Tuesday, June 10, 2008

Was Andrew Jackson Consistent on Internal Improvements?


Having read several books with a Whig orientation recently, I thought that I needed to balance the scales by reading something with a Jacksonian emphasis. Looking over my library, I decided I should re-read Richard Ellis’s The Union at Risk: Jacksonian Democracy, States’ Rights and the Nullification Crisis. I read the book about three years ago and remember liking it a lot; at the same time, I was pretty sure that I had read it too early and without adequate background, and that a lot of it had gone over my head.

Although I am now only 35 or so pages in, I already know that I was right. In the opening pages alone, Professor Ellis briefly delivers insightful analyses of a number of issues including: the different “flavors” (my term) of states’ rights, and why traditional states’ righters could be adamantly opposed to nullification and secession, in theory as well as in practice; procedural details concerning the Cherokee Indian cases (Cherokee Nation v. Georgia and Worcester v. Georgia) that explain why Andrew Jackson was not put in a position in which he had to choose between enforcing or not enforcing the Supreme Court’s order; and the pre-history, as it were, of Andrew Jackson’s mixed feelings and mixed signals concerning the Second Bank of the United States before Henry Clay and Nicholas Biddle openly allied and pushed re-charter in 1832.

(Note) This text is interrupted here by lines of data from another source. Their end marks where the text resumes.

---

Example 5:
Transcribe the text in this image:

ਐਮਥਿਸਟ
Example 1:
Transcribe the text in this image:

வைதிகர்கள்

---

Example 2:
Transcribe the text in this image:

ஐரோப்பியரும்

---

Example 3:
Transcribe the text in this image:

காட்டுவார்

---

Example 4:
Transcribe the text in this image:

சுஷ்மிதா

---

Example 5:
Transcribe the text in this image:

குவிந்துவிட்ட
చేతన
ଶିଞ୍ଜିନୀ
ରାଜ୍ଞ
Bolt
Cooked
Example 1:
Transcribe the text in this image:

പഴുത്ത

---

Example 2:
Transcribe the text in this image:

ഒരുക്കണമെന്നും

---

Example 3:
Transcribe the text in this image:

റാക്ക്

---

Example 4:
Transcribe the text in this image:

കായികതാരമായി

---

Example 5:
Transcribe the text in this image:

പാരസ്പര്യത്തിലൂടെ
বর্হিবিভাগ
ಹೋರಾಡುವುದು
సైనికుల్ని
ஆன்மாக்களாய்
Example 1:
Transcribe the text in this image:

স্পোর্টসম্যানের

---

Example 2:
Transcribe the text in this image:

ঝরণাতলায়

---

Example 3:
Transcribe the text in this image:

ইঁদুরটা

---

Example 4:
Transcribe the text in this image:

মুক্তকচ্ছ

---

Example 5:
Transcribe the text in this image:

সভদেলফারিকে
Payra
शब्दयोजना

For purposes of this post, however, let me highlight one other topic that Professor Ellis raises: Jackson’s approach to internal improvements. The opening chapter contains the best analysis of the issue that I have seen.

Jackson famously vetoed the Maysville Road bill in 1830, denouncing federal funding of projects deemed to be local as unconstitutional. Critics have asserted that Jackson’s veto was arbitrary and based on spite (against Henry Clay), citing the fact that “the federal government spent more money on internal improvements during Jackson’s two administrations than during all the previous administrations combined.”

In just a couple of pages, Professor Ellis convincingly rebuts the charge and argues that Jackson’s “internal improvements policy appears to have been both effective and fairly consistent.” Among other things, Ellis dissects Jackson’s veto messages, which drew careful distinctions among different kinds of improvements. Funding for roads and canals, to which Jackson applied a more stringent test, was (with two exceptions I won’t go into here) largely confined to projects in the territories and the District of Columbia.

Jackson’s veto messages, in contrast, indicate that he believed that maritime projects were more likely to warrant federal involvement. Consistent with this stated understanding, “[t]he largest and most frequent [federal] expenditure . . . was on lighthouses and river and harbor improvements.” In addition, Professor Ellis points out that prices rose over 50% during the period 1834-1837, so comparing raw dollar expenditures with those in prior years is misleading.

Based on his analysis, Professor Ellis concludes:
The overall effect of Jackson’s policy is to be seen in the fact that most of the expenses for the internal improvements mania of the 1830s were picked up by state and local governments and by private investors, and not by the federal government. It would be too much to argue that Jackson’s policy on internal improvements was absolutely consistent. The issue was simply too vague and complex and too political for that to be possible. But it was a carefully thought out and reasonable response to a very complicated issue that reveals fully his deep belief in states’ rights.